Peki yazılım iş ortakları ne yapacaklar?
Yazılım üreticilerinin yani ISV’lerin “Ürün Liderliği” alanında rekabet ettiği çok bariz. ISV’ler üzerinden hizmet ve değer üreten VAR’ların ise rekabet stratejisini oluştururken “Müşteri yakınlığını tercih edecekler şüphesiz. TBK Consult kurucusu ve danışmanı Hans Peter Bech’e göre ideal bir pazarda olması gereken oranlar şu görseldeki gibi;
Bu görseli bizim sektörümüze uyarlarsak “Ürün liderliği” stratejisini benimseyen bir ISV, şirket faaliyetlerinin %70’lik bir kısmını ürününe odaklarken, yalnızca %5’lik kısmını müşterilerinin ihtiyaçlarını bire-bir çözmeye odaklıyor. ISV’nin öncelikli hedefi müşteriye özel bir ürün geliştirmek değil, kitleler tarafından kullanılabilecek, benzersiz ve yüksek teknolojili ürün üretmek.
VAR’ın tablosuna baktığımızda ise, müşteriye yakınlığı odağının, bir ISV’nin ürün liderliği odaklanmasından dahi daha yüksek olduğunu görüyoruz. Yani müşteriye özel çözüm üretmek VAR’lar için başlıca rekabet avantajı olarak görünüyor.
Bundan şu sonucu çıkarmamız mümkün; İş ortakları için müşteri kraldır!
İş Ortakları Nelere Dikkat Etmeli?
Evet, müşteri kraldır ama müşteri, en iyi hizmeti sizden alabildiği müddetçe sizin müşterinizdir. En iyi hizmeti sunmaya devam edebilmek için birkaç basit prensibi takip etmekte fayda var.
1-Müşteri memnuniyetine odaklanın
Bir müşteri için VAR ile çalışmanın en büyük avantajı, yukarıda da belirttiğimiz nedenlerden ötürü elbette daha nitelikli hizmet beklentisidir. Yani müşteriniz, sizden kendisine %100 değil, % 101 çözüm üretmenizi bekliyor.
%101 çözümü nasıl üreteceksiniz? Bir örnek ile açıklayalım; ERP projesini bir konut inşaatı olarak düşünün.

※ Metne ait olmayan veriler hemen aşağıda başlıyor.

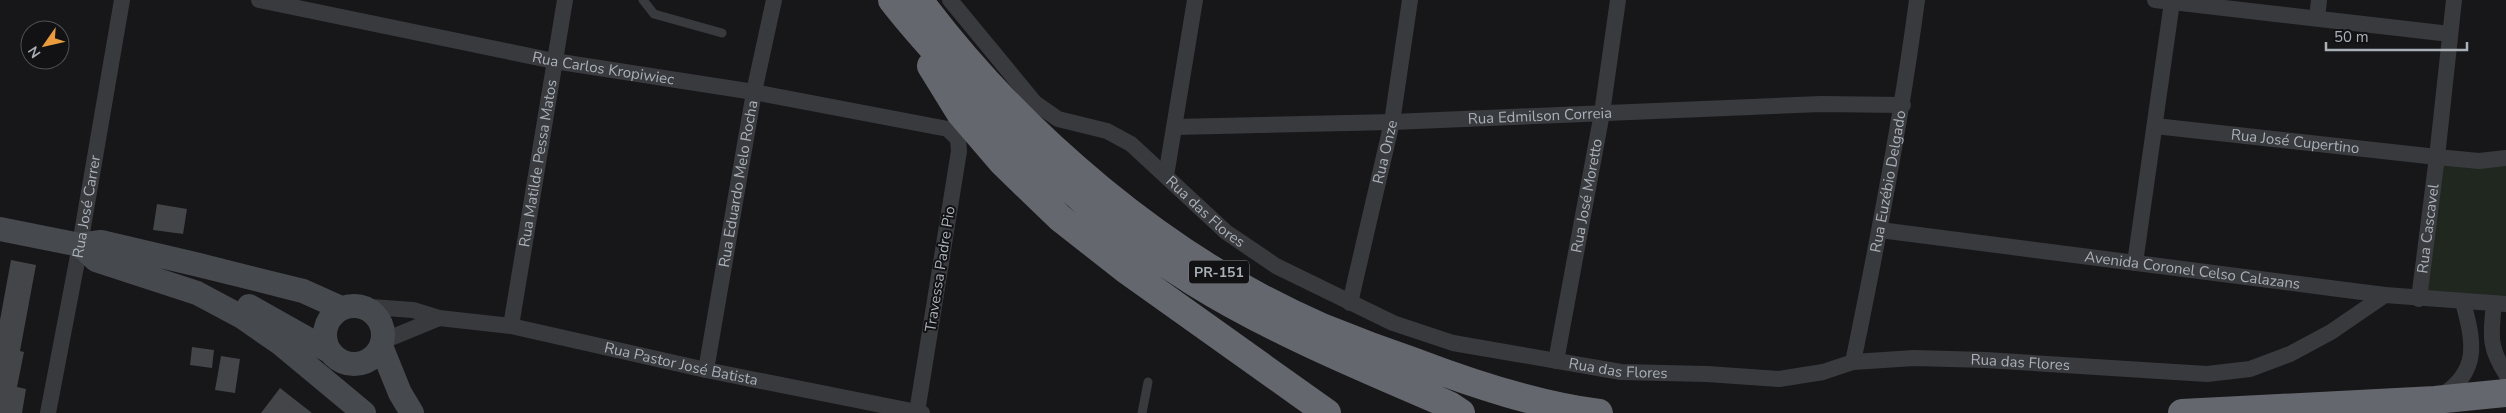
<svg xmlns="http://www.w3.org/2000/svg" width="2506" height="413" font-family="'Nunito Sans',sans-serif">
<rect width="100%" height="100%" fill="#171719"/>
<path fill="#1f271f" d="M2440,161l66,1v136l-84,-5z"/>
<path fill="#444549" d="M157,204l30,5 -4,25 -30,-4z
M11,260l25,5 -16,86 4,1 -7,35 9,2 -4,24h-22v-93z
M192,347l22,3 -2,18 -22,-3z
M221,356l19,3 -5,34 -20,-3z
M280,388l32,25h-51z"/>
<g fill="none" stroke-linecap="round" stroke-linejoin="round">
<path stroke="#383a3e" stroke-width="9" d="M643,0l11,14 68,19
M1142,413l6,-31"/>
<g stroke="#383a3e" stroke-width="16">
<path id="s1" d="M259,0l295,61 200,31 194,37 10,10 1,12 -42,261"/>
<path id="s2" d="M950,0l85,103 23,16 49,12 24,13 95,88 50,34 117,57 60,20 168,29 86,2 72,5 44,-7 30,-10 61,-4 72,2 221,14 43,-5 40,-15 41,-22 54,-37"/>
<path d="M2155,0l295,34"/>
<path d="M2317,18l2,-18"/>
<path id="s3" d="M2155,126l282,31 42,4 27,-3"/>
<path id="s4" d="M1175,127l217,-5 429,-18 82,1"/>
<path d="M1166,176l29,-176"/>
<path id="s5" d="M1880,230l505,65 121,9"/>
<path d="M2135,263l37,-261"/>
<path id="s6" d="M2419,299l18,-142 17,-157"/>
<path id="s7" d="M1350,303l42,-181 18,-122"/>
<path d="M2494,303c-3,32 -6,43 12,71"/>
<path id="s8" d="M357,306l56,4 26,8 72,8 195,44 216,43"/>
<path id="s9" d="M511,326l54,-326"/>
<path d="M383,341l56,-23"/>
<path id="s10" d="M1556,361l46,-248 16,-113"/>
<path id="s11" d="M1853,362c25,-121 48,-240 64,-362"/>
<path id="s12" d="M706,370l48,-278 20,-92"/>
<path d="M2441,396c39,-25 33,-53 22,-94"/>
<path id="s13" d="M48,413l30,-157 44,-256"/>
</g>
<path stroke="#46494e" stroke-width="24" d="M0,229l80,16 21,-3 98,23 104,26 38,17
M80,245l16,15 101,33 45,24 39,27 83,69
M249,306l80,45
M325 335a29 29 0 1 1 58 0a29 29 0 1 1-58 0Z
M381,346l19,47 12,20"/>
<path stroke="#64686e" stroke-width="28" d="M892,0c19,25 41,48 61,72 72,80 149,153 241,210 79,49 169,86 255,123l12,8
M919,0c100,134 249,261 403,327 32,13 64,25 96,36 58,22 119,42 181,50
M931,66l29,47 42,49 58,56 65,51 202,144
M2182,413l253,-13 71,-7"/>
</g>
<g text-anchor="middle" stroke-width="4" stroke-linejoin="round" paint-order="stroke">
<rect fill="#121214" stroke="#7c8187" stroke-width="1" x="1189" y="260.5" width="60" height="23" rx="4"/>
<g font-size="14" font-weight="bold" fill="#aab0b8">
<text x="1219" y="277">PR-151</text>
</g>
<g font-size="15" fill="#aab0b8" stroke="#121214">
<text dy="5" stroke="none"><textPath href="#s1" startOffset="351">Rua Carlos Kropiwiec</textPath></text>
<text dy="5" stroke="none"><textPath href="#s4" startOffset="365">Rua Edmilson Correia</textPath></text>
<text dy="5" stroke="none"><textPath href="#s3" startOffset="141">Rua José Cupertino</textPath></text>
<text dy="5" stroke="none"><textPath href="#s7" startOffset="155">Rua Onze</textPath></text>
<text dy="5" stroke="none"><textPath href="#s9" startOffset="165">Rua Matilde Pessa Matos</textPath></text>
<text dy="5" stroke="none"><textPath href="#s11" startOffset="184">Rua Euzébio Delgado</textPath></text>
<text dy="5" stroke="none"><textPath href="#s12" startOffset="189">Rua Eduardo Melo Rocha</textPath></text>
<text dy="5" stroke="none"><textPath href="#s10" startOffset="168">Rua José Moretto</textPath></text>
<text dy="5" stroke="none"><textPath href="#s13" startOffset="210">Rua José Carrer</textPath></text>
<text dy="5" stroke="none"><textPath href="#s2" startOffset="340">Rua das Flores</textPath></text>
<text dy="5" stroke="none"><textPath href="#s6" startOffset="71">Rua Cascavel</textPath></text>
<text transform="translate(940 269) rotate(-81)" y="5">Travessa Padre Pio</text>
<text dy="5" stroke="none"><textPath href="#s5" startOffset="315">Avenida Coronel Celso Calazans</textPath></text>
<text dy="5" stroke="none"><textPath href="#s8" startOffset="330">Rua Pastor José Batista</textPath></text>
<text dy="5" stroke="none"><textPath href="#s2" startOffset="1195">Rua das Flores</textPath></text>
<text dy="5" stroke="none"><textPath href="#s2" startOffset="790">Rua das Flores</textPath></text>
</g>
</g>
<g transform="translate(45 45) rotate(236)"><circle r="24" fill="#121214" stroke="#4f5156"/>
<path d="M0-4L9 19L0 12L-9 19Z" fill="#ea9b3e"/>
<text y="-8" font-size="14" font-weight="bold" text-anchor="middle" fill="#aab0b8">N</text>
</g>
<path d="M2326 42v8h141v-8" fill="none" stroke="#aab0b8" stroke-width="2.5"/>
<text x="2334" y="42" font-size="15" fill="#aab0b8" stroke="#121214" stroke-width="4" paint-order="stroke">50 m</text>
</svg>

Müşteriniz ise bu konutta oturacak olan aileler… Elbette konutu inşa ederken yasalara ve mevzuatlara uygun şekilde depreme dayanıklılık, kalite, ısı yalıtımı gibi faktörlere dikkat ediyorsunuz. Konutu, içerisinde mutfağı, banyosu, kapı ve penceresi ile boyalı temiz bir şekilde oturmaya hazır olarak teslim ediyorsunuz. Bu % 100 çözümdür. Ancak bu konutun deniz manzarası, özel ışıklandırması, özel elektronik aksamları, oturacak ailenin ihtiyacına göre bir takım ek özellikler ile teslim ettiğinizde %101 çözüm üretmiş oluyorsunuz. Yani aslında, siz müşteriye “lüks” üreten kişisiniz.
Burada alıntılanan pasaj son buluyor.